[Recorded data]
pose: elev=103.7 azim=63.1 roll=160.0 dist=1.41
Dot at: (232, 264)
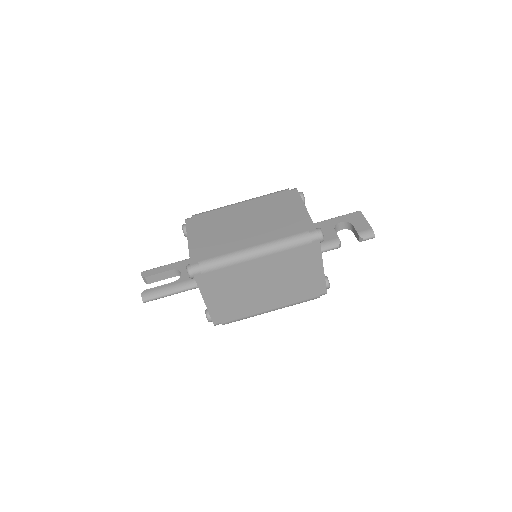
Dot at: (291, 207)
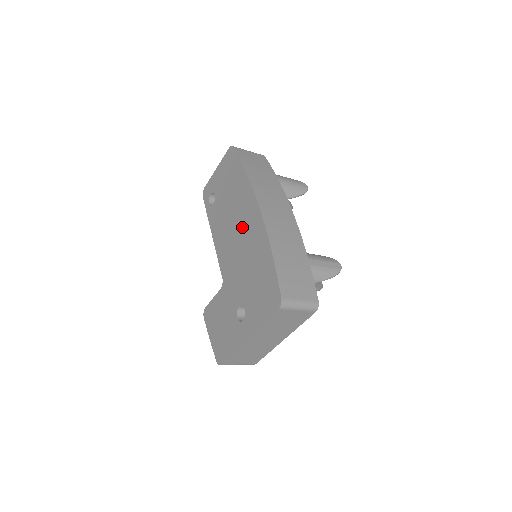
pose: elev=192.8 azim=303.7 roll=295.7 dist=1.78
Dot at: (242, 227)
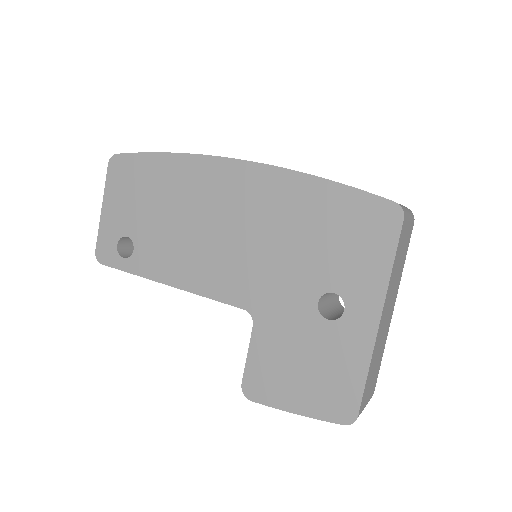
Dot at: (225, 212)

▶ What you have to do
Copy every line of the material above word for word, leaving the pictures out.

▶ Response
pose: elev=103.7 azim=63.1 roll=160.0 dist=1.41
Dot at: (232, 264)
Dot at: (291, 207)
pose: elev=192.8 azim=303.7 roll=295.7 dist=1.78
Dot at: (242, 227)
Dot at: (225, 212)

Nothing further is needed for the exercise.